Lines before the one containing "#### Database Connection Issues" are to be skipped; reproduce that line and the rest of the records below exactly.

■ ■ ■ ■ ■

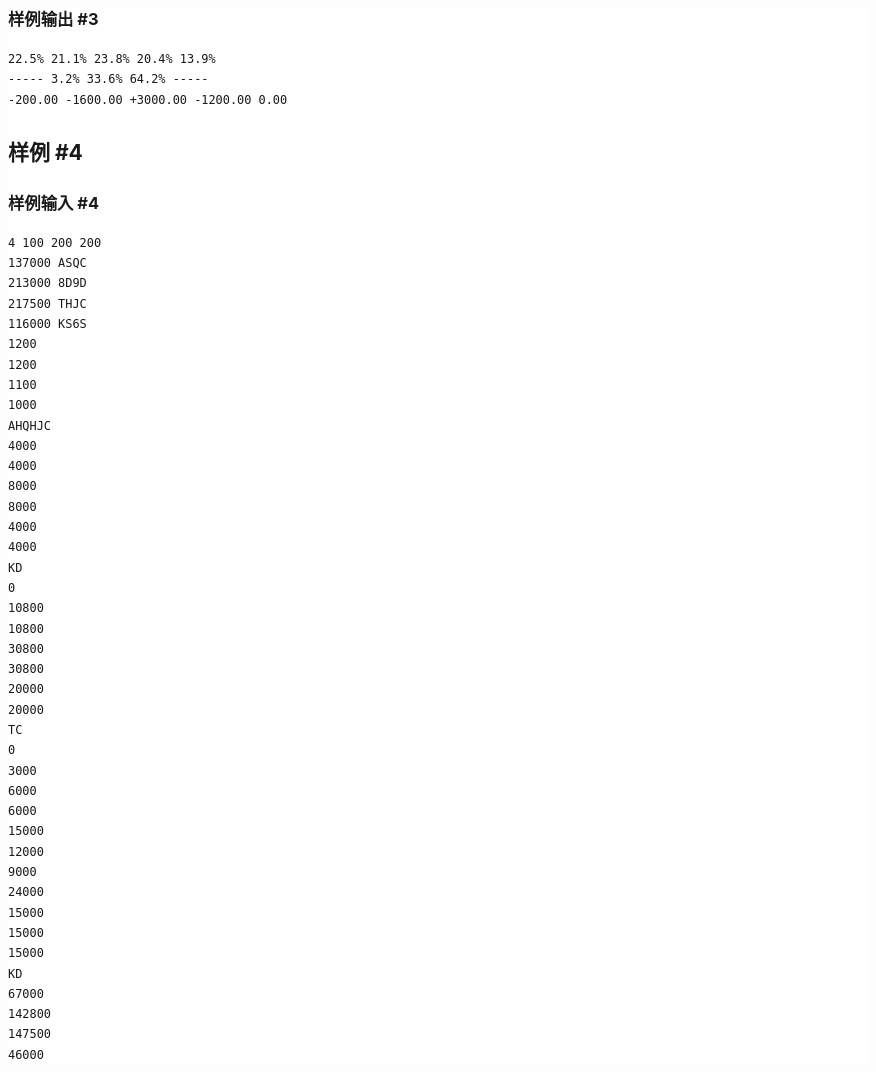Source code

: ### 样例输出 #3

```
22.5% 21.1% 23.8% 20.4% 13.9%
----- 3.2% 33.6% 64.2% -----
-200.00 -1600.00 +3000.00 -1200.00 0.00
```

## 样例 #4

### 样例输入 #4

```
4 100 200 200
137000 ASQC
213000 8D9D
217500 THJC
116000 KS6S
1200
1200
1100
1000
AHQHJC
4000
4000
8000
8000
4000
4000
KD
0
10800
10800
30800
30800
20000
20000
TC
0
3000
6000
6000
15000
12000
9000
24000
15000
15000
15000
KD
67000
142800
147500
46000
```
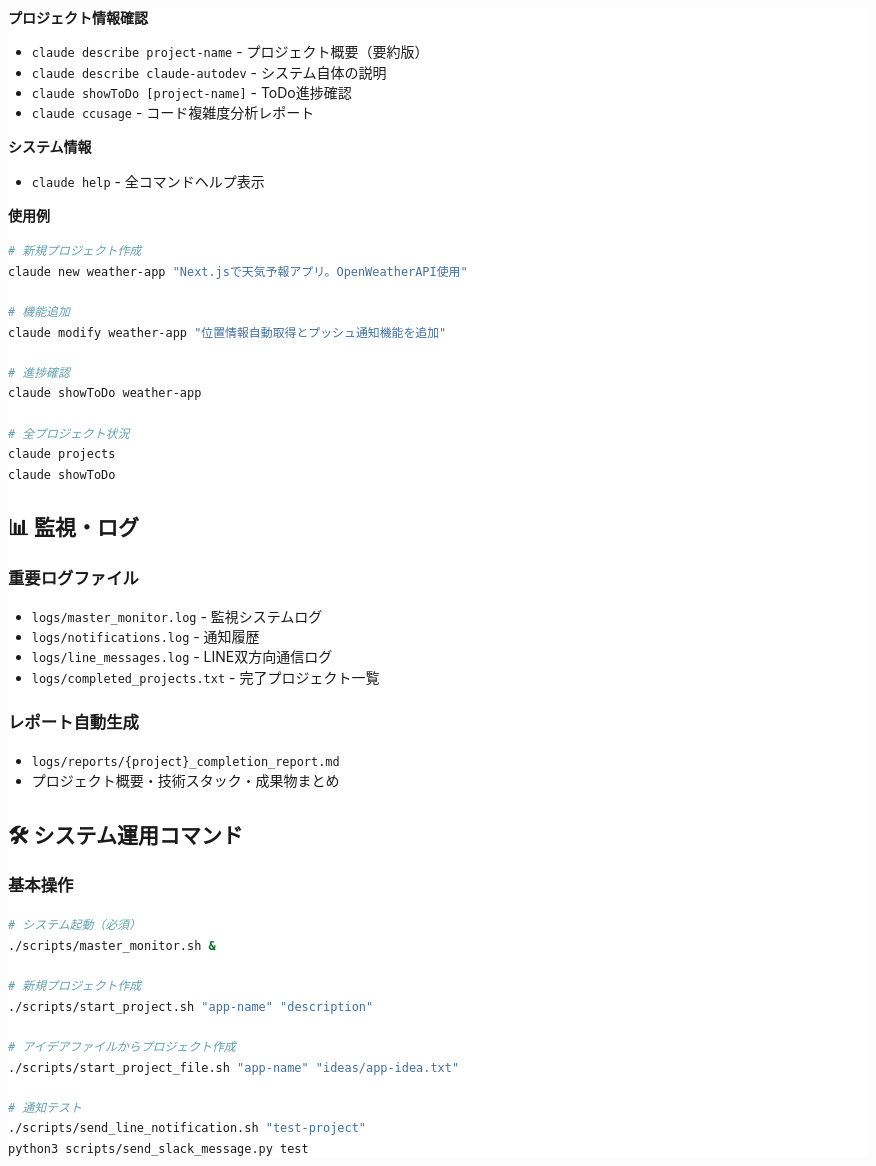 **プロジェクト情報確認**
- `claude describe project-name` - プロジェクト概要（要約版）
- `claude describe claude-autodev` - システム自体の説明
- `claude showToDo [project-name]` - ToDo進捗確認
- `claude ccusage` - コード複雑度分析レポート

**システム情報**
- `claude help` - 全コマンドヘルプ表示

**使用例**
```bash
# 新規プロジェクト作成
claude new weather-app "Next.jsで天気予報アプリ。OpenWeatherAPI使用"

# 機能追加
claude modify weather-app "位置情報自動取得とプッシュ通知機能を追加"

# 進捗確認
claude showToDo weather-app

# 全プロジェクト状況
claude projects
claude showToDo
```

## 📊 監視・ログ

### 重要ログファイル
- `logs/master_monitor.log` - 監視システムログ
- `logs/notifications.log` - 通知履歴
- `logs/line_messages.log` - LINE双方向通信ログ
- `logs/completed_projects.txt` - 完了プロジェクト一覧

### レポート自動生成
- `logs/reports/{project}_completion_report.md`
- プロジェクト概要・技術スタック・成果物まとめ

## 🛠️ システム運用コマンド

### 基本操作
```bash
# システム起動（必須）
./scripts/master_monitor.sh &

# 新規プロジェクト作成
./scripts/start_project.sh "app-name" "description"

# アイデアファイルからプロジェクト作成
./scripts/start_project_file.sh "app-name" "ideas/app-idea.txt"

# 通知テスト
./scripts/send_line_notification.sh "test-project"
python3 scripts/send_slack_message.py test
```
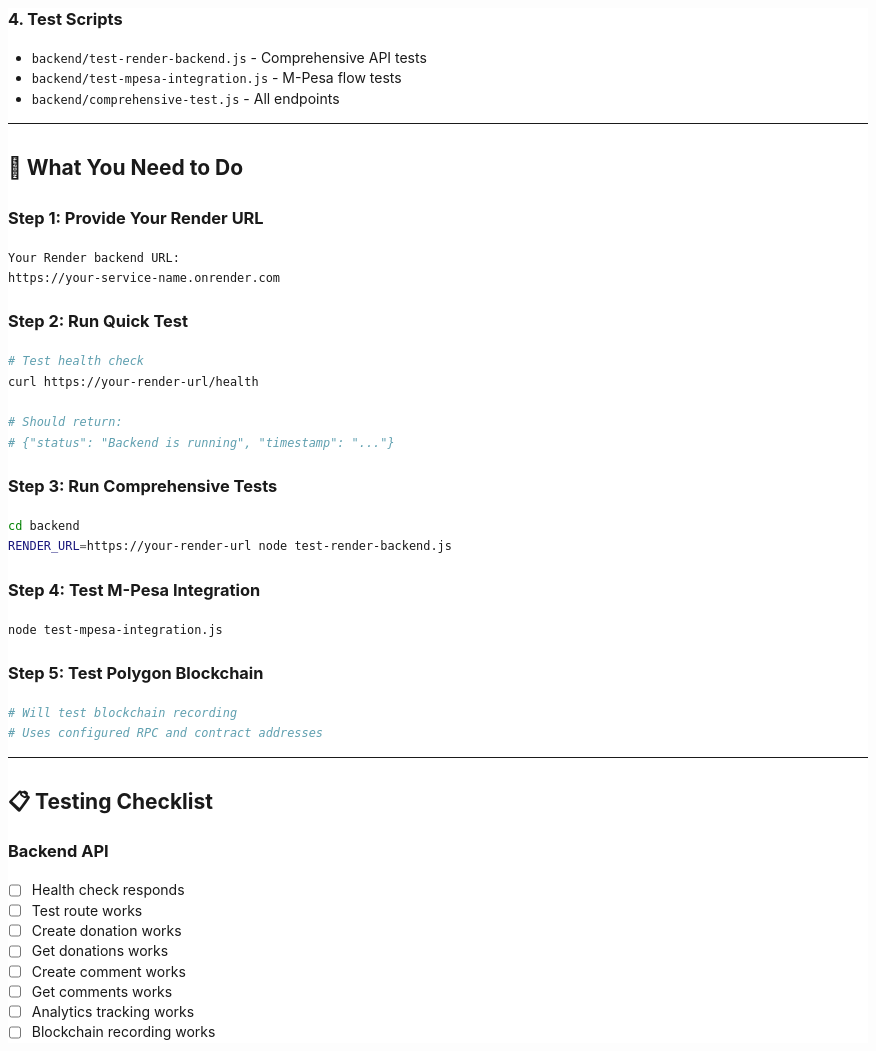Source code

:### 4. **Test Scripts**
- `backend/test-render-backend.js` - Comprehensive API tests
- `backend/test-mpesa-integration.js` - M-Pesa flow tests
- `backend/comprehensive-test.js` - All endpoints

---

## 🚀 What You Need to Do

### Step 1: Provide Your Render URL
```
Your Render backend URL:
https://your-service-name.onrender.com
```

### Step 2: Run Quick Test
```bash
# Test health check
curl https://your-render-url/health

# Should return:
# {"status": "Backend is running", "timestamp": "..."}
```

### Step 3: Run Comprehensive Tests
```bash
cd backend
RENDER_URL=https://your-render-url node test-render-backend.js
```

### Step 4: Test M-Pesa Integration
```bash
node test-mpesa-integration.js
```

### Step 5: Test Polygon Blockchain
```bash
# Will test blockchain recording
# Uses configured RPC and contract addresses
```

---

## 📋 Testing Checklist

### Backend API
- [ ] Health check responds
- [ ] Test route works
- [ ] Create donation works
- [ ] Get donations works
- [ ] Create comment works
- [ ] Get comments works
- [ ] Analytics tracking works
- [ ] Blockchain recording works
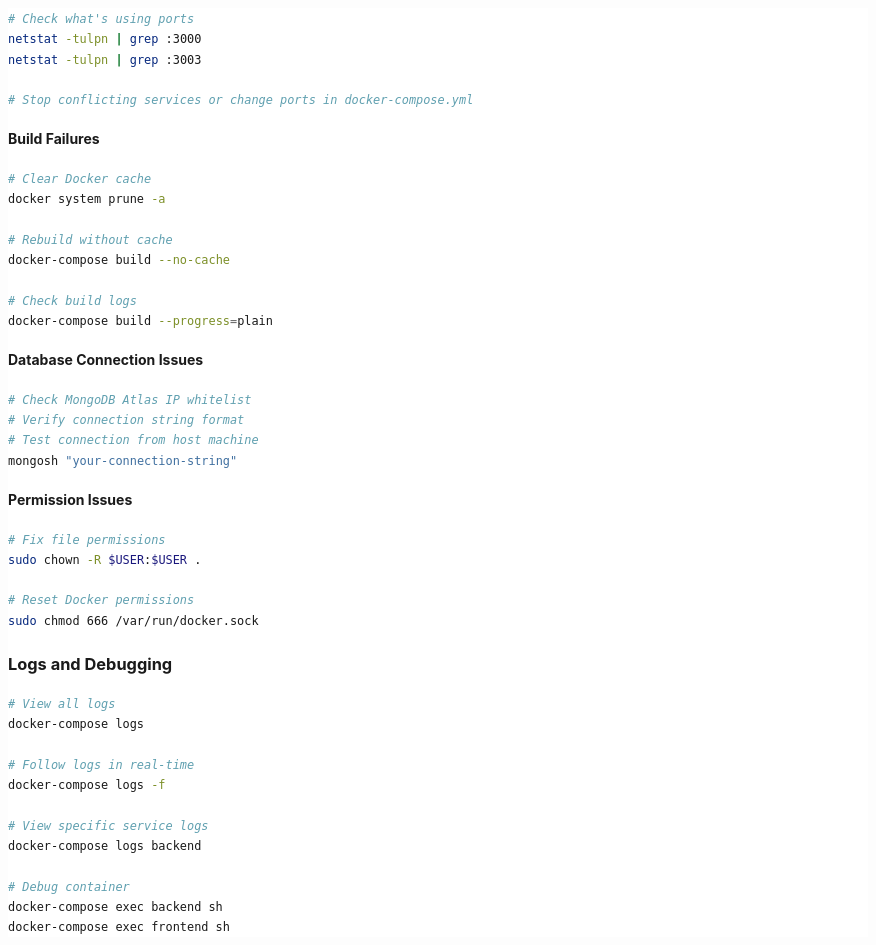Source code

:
 ```bash
# Check what's using ports
netstat -tulpn | grep :3000
netstat -tulpn | grep :3003

# Stop conflicting services or change ports in docker-compose.yml
```

#### Build Failures

```bash
# Clear Docker cache
docker system prune -a

# Rebuild without cache
docker-compose build --no-cache

# Check build logs
docker-compose build --progress=plain
```

#### Database Connection Issues

```bash
# Check MongoDB Atlas IP whitelist
# Verify connection string format
# Test connection from host machine
mongosh "your-connection-string"
```

#### Permission Issues

```bash
# Fix file permissions
sudo chown -R $USER:$USER .

# Reset Docker permissions
sudo chmod 666 /var/run/docker.sock
```

### Logs and Debugging

```bash
# View all logs
docker-compose logs

# Follow logs in real-time
docker-compose logs -f

# View specific service logs
docker-compose logs backend

# Debug container
docker-compose exec backend sh
docker-compose exec frontend sh
```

■ ■ ■ ■ ■

• Solution to the problem:
#### Database Connection Issues

```bash
# Check MongoDB Atlas IP whitelist
# Verify connection string format
# Test connection from host machine
mongosh "your-connection-string"
```

#### Permission Issues

```bash
# Fix file permissions
sudo chown -R $USER:$USER .

# Reset Docker permissions
sudo chmod 666 /var/run/docker.sock
```

### Logs and Debugging

```bash
# View all logs
docker-compose logs

# Follow logs in real-time
docker-compose logs -f

# View specific service logs
docker-compose logs backend

# Debug container
docker-compose exec backend sh
docker-compose exec frontend sh
```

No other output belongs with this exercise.